The Assistant will use Thanos automatically for any time range longer than your Prometheus retention window (we recommend 7+ days).

If you don’t have Thanos, skip this — Daalu degrades gracefully to Prometheus-only.


Step 4 — Add OpenSearch (optional)

If you index Kubernetes logs to OpenSearch (in addition to or instead of Loki), wire it the same way.

  • OpenSearch base URLhttps://opensearch-cluster-master.observability.svc.cluster.local:9200 is the most common shape from the OpenSearch operator. Note the https — OpenSearch ships with TLS on by default inside the cluster.
  • Username / Password — typically admin and the value of your OPENSEARCH_INITIAL_ADMIN_PASSWORD secret, but the right thing to use is a dedicated read-only user scoped to your k8s-logs-* indices.

Click Test. OpenSearch’s TLS cert won’t have the in-cluster DNS name in its SAN list, so the proxy may report a TLS warning even on success — that’s fine, the probe is designed to accept it.


Step 5 — Verify the Assistant can see your data

Go to the AI Assistant panel (Home, or any page) and ask:

“Show me the top 5 services with the highest error rate in the last hour.”

Or, for logs:

“Pull the last 50 lines from the openstack namespace containing the word ‘error’.”

If the path is working end-to-end:

  • The Assistant runs the query via the new tunnel route.
  • It cites the live query result in its answer.
  • You can click the citation to see the exact PromQL or LogQL Daalu ran.

If you instead see “I don’t have access to that data” or “no Prometheus configured for this tenant,” go back to the integration row — usually it’s the cluster picker toggle that wasn’t ticked, so Daalu is trying to dial the *.svc.cluster.local URL directly and failing silently.


Path #1 — Publicly reachable observability (the shorter path)

If your observability stack is already exposed publicly (e.g. https://prometheus.acme.io behind an SSO ingress), the federation toggle is optional. You can leave it off, paste the public URL, and Daalu will dial it directly from its own infrastructure.

Trade-off: you need to grant Daalu’s outbound IP access through your auth proxy. Daalu’s egress IPs are documented at https://docs.daalu.io/egress-ips and are stable — you can allow-list them. The federation-tunnel path doesn’t need this because nothing on your side opens an inbound port.

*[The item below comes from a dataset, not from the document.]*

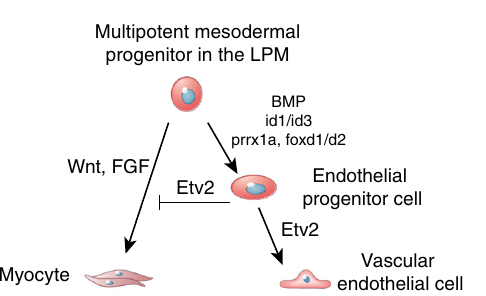
Fig. 9 A proposed model for the differentiation of vascular endothelial cells from the multipotent mesodermal progenitors in the LPM. Wnt and FGF signaling promotes myocyte differentiation of multipotent progenitors in the lateral plate mesoderm (LPM). BMP signaling through its downstream effectors id1 and id3 promotes vascular endothelial differentiation. Additional LPM markers that include prrx1a, foxd1, foxd2 and others may be involved in this process, although their role is purely speculative at this point. Etv2 promotes vascular endothelial differentiation while directly or indirectly repressing Confocal Imaging Core. Fluorescent cells within the skeletal muscle were counted manually within the entire trunk region by analyzing confocal z-stacks.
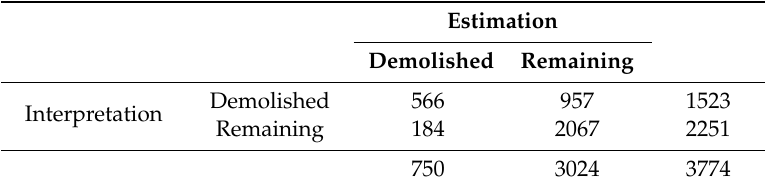
Table 11. Relationship between the building area ≤ 60 m 2 and the estimation classification by the indicator of 0.3 in the 25 March 2018 image.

Most teams find the federation-tunnel path simpler in the long run because it doesn’t require coordinating allow-lists with their security team.


What’s next

  • Connecting more clusters? Repeat Step 0 for each. Every integration is then independently scoped to its own cluster.
  • Bringing in alert rules from your Prometheus? Daalu auto-imports them on a 15-minute schedule from any Prometheus integration row — Chapter 22 (alerts and incidents) covers how mirroring works and how to forward changes back.
  • Dashboards and reports? Chapter 23 walks through embedding panels from your observability stack into Daalu’s Reports dashboards.
  • Want a single deeper-dive on the catalog of observability integrations (PagerDuty, Datadog adapters, etc.)? Chapter 39 in the integrations catalog is the reference.